Convém relembrar que na base deste conflito estiveram divisões étnicas, remontando ao período compreendido entre Abril e Junho de 1994, quando hutus extremistas provocaram o genocídio de 800 mil tutsis e hutus moderados no Ruanda. Violência extrema com a maior parte das pessoas serem mortas à catanada.
Assim que os tutsis tomaram o poder em Kigali, em Junho desse ano com a eleição do Presidente Paul Kagame, encetaram uma política de vingança contra todos os hutus no país que, entretanto, já tinham fugido para o vizinho Zaire, receando as represálias do Exército ruandês, uma vez que estavam cientes de não iria ser feita qualquer distinção entre os hutus que foram responsáveis pelo genocídio e os restantes hutus, simples cidadãos ruandeses, agora em fuga.
Rapidamente o conflito se alastrou ao Zaire, com violentas incursões das forças ruandesas lideradas por tutsis em buscas das milícias hutus. O território do ainda Zaire tornou-se um palco de perseguições e de morte sistemática, onde desta vez os alvos eram os hutus e o próprio regime liderado pelo histórico Mobutu Sese Seko, que deu apoio aos hutus, nomeadamente abrigo aos mais extermistas envolvidos no genocídio de 1994.

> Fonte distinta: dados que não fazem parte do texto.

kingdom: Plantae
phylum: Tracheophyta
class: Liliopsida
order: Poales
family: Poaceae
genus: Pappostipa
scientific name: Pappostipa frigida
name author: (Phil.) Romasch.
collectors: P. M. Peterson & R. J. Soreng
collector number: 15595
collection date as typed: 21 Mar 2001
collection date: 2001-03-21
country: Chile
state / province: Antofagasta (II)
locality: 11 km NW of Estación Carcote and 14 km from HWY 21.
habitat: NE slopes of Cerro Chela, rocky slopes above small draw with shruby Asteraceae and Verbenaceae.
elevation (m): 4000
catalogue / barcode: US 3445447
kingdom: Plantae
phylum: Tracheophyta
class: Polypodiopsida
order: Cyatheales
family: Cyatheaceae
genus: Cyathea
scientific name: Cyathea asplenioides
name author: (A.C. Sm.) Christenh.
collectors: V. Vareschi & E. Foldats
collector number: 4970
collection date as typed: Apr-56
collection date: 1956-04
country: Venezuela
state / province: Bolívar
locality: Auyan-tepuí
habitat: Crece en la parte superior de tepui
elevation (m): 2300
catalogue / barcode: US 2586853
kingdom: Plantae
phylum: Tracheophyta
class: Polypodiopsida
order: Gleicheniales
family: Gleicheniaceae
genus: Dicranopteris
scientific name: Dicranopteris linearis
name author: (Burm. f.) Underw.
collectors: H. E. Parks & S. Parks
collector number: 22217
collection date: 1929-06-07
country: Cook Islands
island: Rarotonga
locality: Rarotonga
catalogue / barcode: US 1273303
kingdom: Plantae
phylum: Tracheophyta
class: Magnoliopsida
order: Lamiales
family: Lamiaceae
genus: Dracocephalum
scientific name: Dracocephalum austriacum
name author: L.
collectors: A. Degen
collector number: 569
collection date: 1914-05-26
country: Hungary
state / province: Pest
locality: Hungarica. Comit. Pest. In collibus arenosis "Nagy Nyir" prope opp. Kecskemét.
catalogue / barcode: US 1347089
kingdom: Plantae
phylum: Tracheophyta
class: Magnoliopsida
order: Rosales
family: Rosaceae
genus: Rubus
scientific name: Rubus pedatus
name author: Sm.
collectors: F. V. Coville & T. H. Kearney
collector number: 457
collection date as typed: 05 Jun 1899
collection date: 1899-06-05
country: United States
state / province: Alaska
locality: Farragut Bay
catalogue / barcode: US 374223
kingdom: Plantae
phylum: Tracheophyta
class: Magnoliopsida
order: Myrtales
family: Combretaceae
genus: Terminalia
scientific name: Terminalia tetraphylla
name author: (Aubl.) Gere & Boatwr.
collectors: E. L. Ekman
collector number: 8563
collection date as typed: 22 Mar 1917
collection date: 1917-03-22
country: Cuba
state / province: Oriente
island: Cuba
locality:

As forças ruandesas no Zaire tiveram o apoio do Uganda, na tarefa de ajudar o congolês Laurent Kabila do AFDL a depor Mobutu. Este acaba por cair em 1997, e assim que Kabila chega ao poder, rebaptiza o país para República Democrática do Congo (RDC), mas rapidamente Kigali percebe que o novo Presidente não vai conseguir destruir as milícias hutus.
É então que o Ruanda inicia uma outra tentativa para derrubar pela segunda vez num espaço de pouco tempo um Presidente em Kinshasa. Mas desta vez, Kabila vai resistir e pede ajuda a Angola, à Namíbia e ao Zimbabwe.
Nos cinco anos seguintes, a RDC vai ter no seu território forças de seis países, que se vão digladiar num conflito brutal que vai ultrapassar as barreiras étnicas, para passar a assentar numa lógica de controlo de território e recursos minerais.
Além dos cobiçados diamantes ou outras riquezas, os países envolvidos no conflito sabiam que no subsolo congolês repousavam quase 80 por cento das reservas mundiais de um dos mais preciosos minérios para as sociedades pós-modernas, mas também um dos mais desconhecidos para lá de Silicon Valey ou da comunidade de alta tecnologia: o coltan. Estima-se que o Brasil tenha outros 5 por cento, tal como a Tailândia e a Austrália possua 10 por cento.
O coltan, neste momento muito mais cobiçado do que o ouro, é uma mistura de dois minérios, a columbita e a tantalita. Do primeiro é extraído o nióbio e do segundo o tântalo, ambos com características únicas para a produção de materiais utilizados em dispositivos tecnológicos de vanguarda e portáteis, tais como telemóveis, laptops, GPS, televisores de plasma, satélites, entre outros.